Count the lines in the data below that contain the string "empty", and give only the number.

------

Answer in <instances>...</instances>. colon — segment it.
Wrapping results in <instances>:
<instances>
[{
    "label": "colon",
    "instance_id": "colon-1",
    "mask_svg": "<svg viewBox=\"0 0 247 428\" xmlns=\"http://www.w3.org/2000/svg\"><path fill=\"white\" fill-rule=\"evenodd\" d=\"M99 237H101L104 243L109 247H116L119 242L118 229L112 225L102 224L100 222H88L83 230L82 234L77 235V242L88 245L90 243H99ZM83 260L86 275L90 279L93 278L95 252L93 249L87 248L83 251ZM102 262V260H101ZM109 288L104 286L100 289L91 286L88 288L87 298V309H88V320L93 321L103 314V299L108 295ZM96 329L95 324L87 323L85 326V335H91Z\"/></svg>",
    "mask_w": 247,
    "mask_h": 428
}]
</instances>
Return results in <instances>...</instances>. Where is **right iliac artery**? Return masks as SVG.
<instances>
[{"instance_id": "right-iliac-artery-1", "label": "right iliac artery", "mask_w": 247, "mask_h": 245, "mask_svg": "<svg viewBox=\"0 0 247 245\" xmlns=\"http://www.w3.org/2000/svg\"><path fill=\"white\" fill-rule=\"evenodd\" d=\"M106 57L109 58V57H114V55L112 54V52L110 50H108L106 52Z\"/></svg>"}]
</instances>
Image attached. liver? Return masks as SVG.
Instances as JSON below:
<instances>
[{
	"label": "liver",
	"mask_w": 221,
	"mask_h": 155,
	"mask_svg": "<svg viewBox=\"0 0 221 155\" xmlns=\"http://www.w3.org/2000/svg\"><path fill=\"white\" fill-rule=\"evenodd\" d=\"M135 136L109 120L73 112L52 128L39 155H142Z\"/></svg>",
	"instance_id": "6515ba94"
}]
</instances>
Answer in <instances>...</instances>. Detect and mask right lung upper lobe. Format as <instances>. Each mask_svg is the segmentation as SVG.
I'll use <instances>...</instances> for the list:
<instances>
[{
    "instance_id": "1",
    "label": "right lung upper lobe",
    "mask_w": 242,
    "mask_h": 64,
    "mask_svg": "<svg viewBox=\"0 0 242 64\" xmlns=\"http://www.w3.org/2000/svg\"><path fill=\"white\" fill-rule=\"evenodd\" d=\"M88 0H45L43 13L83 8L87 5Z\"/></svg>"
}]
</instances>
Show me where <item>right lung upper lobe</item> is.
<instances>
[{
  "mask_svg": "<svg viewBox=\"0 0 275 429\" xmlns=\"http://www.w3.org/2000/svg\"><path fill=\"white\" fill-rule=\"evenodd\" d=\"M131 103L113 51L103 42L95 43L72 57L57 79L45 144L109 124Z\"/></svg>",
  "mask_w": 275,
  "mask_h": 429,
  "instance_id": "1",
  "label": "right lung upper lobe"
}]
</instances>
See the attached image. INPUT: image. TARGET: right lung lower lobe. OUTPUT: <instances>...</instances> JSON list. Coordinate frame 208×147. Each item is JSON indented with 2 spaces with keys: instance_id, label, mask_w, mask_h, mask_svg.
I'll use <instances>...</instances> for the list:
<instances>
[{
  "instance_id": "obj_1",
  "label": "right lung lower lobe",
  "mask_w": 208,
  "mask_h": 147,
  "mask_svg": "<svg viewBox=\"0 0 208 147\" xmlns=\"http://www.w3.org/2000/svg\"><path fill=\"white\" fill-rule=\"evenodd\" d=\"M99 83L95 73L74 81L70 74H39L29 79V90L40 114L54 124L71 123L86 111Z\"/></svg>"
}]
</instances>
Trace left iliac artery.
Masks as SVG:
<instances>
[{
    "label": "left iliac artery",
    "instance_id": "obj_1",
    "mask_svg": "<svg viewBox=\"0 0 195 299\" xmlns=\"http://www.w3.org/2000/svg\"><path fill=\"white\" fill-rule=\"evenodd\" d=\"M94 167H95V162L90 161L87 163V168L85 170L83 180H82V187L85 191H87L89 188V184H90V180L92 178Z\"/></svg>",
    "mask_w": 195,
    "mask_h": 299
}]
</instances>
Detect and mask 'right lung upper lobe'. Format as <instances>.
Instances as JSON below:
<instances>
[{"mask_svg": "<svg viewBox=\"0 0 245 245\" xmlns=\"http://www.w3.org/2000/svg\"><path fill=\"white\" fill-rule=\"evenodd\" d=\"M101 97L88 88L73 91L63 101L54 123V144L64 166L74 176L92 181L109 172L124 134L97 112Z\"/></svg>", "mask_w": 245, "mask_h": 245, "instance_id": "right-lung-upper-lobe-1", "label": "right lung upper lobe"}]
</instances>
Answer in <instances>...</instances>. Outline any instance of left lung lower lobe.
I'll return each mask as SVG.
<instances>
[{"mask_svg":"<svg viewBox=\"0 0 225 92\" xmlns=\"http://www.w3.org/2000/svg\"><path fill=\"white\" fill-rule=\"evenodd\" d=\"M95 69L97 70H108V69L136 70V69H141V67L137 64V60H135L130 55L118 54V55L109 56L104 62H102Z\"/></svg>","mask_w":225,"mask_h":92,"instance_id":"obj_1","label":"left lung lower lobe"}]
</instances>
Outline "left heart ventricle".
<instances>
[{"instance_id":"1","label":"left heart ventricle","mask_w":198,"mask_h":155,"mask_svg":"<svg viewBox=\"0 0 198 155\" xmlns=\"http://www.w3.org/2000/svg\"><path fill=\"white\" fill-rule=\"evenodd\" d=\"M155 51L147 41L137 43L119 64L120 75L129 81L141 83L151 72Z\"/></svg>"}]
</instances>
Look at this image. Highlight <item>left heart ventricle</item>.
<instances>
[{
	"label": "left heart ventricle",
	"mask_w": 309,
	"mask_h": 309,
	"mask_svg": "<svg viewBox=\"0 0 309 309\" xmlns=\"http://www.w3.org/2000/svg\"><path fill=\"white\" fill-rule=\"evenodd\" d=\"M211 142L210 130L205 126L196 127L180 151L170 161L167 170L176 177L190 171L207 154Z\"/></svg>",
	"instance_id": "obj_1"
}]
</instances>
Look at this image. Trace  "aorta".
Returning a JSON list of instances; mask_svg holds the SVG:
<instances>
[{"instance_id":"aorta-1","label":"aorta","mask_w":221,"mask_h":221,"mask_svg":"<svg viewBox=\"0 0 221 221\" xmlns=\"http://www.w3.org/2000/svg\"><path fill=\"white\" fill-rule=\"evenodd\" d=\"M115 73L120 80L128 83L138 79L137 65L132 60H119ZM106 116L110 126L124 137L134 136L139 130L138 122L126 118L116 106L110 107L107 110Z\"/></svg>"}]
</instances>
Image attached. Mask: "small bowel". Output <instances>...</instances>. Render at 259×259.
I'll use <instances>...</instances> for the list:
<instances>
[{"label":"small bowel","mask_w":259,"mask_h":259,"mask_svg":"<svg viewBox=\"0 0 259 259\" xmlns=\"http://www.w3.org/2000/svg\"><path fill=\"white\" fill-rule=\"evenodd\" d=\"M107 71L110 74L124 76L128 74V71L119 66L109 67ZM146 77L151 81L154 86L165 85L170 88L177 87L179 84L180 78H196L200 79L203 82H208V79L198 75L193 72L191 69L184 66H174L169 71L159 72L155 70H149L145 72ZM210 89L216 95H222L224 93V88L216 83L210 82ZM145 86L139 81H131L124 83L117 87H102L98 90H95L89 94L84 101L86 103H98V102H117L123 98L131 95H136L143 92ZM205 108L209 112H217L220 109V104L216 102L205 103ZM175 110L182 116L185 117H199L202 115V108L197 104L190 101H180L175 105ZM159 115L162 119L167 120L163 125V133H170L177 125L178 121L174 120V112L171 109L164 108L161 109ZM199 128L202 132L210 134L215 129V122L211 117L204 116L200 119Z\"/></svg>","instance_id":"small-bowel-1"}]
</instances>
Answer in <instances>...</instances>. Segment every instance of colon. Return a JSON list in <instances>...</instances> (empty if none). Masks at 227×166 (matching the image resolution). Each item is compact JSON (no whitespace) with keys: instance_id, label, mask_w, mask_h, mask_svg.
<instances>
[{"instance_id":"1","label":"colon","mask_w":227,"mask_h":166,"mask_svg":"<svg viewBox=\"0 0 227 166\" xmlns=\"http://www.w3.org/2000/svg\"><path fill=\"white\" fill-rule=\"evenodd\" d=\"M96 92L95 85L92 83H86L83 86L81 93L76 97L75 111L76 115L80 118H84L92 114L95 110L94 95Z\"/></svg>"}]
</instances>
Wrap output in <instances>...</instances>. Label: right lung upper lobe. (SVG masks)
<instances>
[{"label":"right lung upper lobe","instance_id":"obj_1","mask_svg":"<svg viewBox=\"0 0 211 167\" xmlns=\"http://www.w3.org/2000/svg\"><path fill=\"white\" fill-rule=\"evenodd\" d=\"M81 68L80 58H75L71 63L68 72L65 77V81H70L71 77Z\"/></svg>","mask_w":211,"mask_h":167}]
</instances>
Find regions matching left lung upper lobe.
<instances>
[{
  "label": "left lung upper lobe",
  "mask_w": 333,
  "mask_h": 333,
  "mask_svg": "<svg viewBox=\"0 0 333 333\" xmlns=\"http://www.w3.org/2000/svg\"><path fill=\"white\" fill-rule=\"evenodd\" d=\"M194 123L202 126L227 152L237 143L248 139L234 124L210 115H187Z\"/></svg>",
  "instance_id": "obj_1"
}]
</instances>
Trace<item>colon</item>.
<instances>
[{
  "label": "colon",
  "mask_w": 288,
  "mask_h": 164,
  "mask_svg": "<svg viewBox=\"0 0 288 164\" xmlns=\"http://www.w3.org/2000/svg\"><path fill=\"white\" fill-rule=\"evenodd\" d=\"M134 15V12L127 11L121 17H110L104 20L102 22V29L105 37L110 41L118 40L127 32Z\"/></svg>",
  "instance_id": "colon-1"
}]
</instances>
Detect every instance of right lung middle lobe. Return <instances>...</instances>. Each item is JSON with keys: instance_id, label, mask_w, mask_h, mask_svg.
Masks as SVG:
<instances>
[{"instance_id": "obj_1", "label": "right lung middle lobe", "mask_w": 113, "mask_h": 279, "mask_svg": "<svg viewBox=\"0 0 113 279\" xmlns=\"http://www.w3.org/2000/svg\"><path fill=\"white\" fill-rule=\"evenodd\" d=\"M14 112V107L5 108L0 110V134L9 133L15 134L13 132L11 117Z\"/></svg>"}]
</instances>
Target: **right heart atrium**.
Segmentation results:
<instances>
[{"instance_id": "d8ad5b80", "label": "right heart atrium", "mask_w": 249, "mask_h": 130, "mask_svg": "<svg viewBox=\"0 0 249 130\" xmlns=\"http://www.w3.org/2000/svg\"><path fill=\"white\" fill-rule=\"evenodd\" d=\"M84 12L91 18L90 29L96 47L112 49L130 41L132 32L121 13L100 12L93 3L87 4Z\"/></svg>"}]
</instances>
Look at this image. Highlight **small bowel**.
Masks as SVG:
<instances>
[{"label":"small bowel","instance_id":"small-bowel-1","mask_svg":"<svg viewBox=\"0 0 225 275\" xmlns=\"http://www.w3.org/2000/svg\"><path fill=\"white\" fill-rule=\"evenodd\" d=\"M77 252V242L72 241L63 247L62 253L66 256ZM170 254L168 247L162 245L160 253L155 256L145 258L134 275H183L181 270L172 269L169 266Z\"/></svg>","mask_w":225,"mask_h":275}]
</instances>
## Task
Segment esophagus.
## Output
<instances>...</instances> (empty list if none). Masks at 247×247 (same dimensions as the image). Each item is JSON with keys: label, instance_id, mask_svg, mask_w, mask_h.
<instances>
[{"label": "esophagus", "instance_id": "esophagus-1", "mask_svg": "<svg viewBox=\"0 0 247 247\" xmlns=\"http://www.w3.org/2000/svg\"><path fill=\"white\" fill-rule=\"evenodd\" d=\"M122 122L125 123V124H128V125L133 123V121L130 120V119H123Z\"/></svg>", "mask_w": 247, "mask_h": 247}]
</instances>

------

**Task output:** 2